Extracted page text data
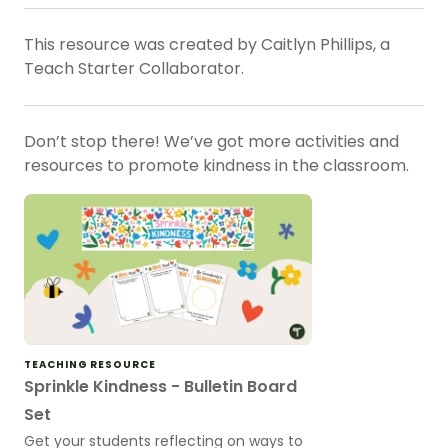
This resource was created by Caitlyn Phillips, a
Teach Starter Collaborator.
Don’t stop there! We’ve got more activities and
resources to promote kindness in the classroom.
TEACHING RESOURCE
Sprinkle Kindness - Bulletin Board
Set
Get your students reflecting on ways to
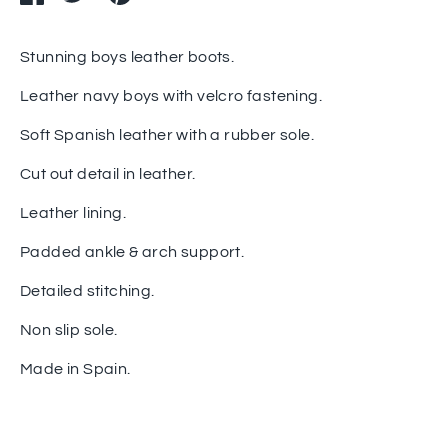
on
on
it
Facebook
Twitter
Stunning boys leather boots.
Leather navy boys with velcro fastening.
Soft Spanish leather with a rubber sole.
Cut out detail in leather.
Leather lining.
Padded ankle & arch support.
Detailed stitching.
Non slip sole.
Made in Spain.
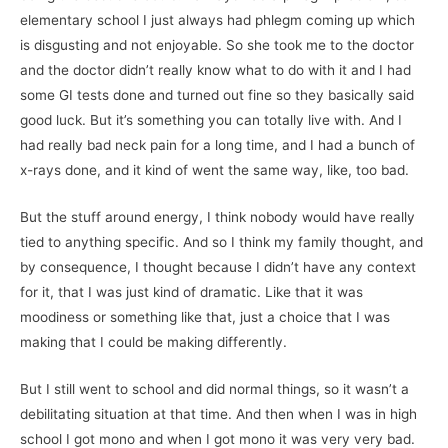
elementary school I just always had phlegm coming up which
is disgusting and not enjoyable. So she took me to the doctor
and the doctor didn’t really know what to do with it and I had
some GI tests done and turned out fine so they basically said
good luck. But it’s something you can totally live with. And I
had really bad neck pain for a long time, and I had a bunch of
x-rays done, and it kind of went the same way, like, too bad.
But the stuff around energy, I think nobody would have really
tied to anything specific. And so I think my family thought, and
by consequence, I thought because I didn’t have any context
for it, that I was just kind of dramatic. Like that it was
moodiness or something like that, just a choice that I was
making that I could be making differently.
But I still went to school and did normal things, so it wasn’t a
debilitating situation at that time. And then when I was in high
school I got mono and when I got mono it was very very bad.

**Task description:**
Beginning at the line that holds "by consequence, I", reproduce each line of the records above down to and including the last one.

**Response to this exercise:**
by consequence, I thought because I didn’t have any context
for it, that I was just kind of dramatic. Like that it was
moodiness or something like that, just a choice that I was
making that I could be making differently.
But I still went to school and did normal things, so it wasn’t a
debilitating situation at that time. And then when I was in high
school I got mono and when I got mono it was very very bad.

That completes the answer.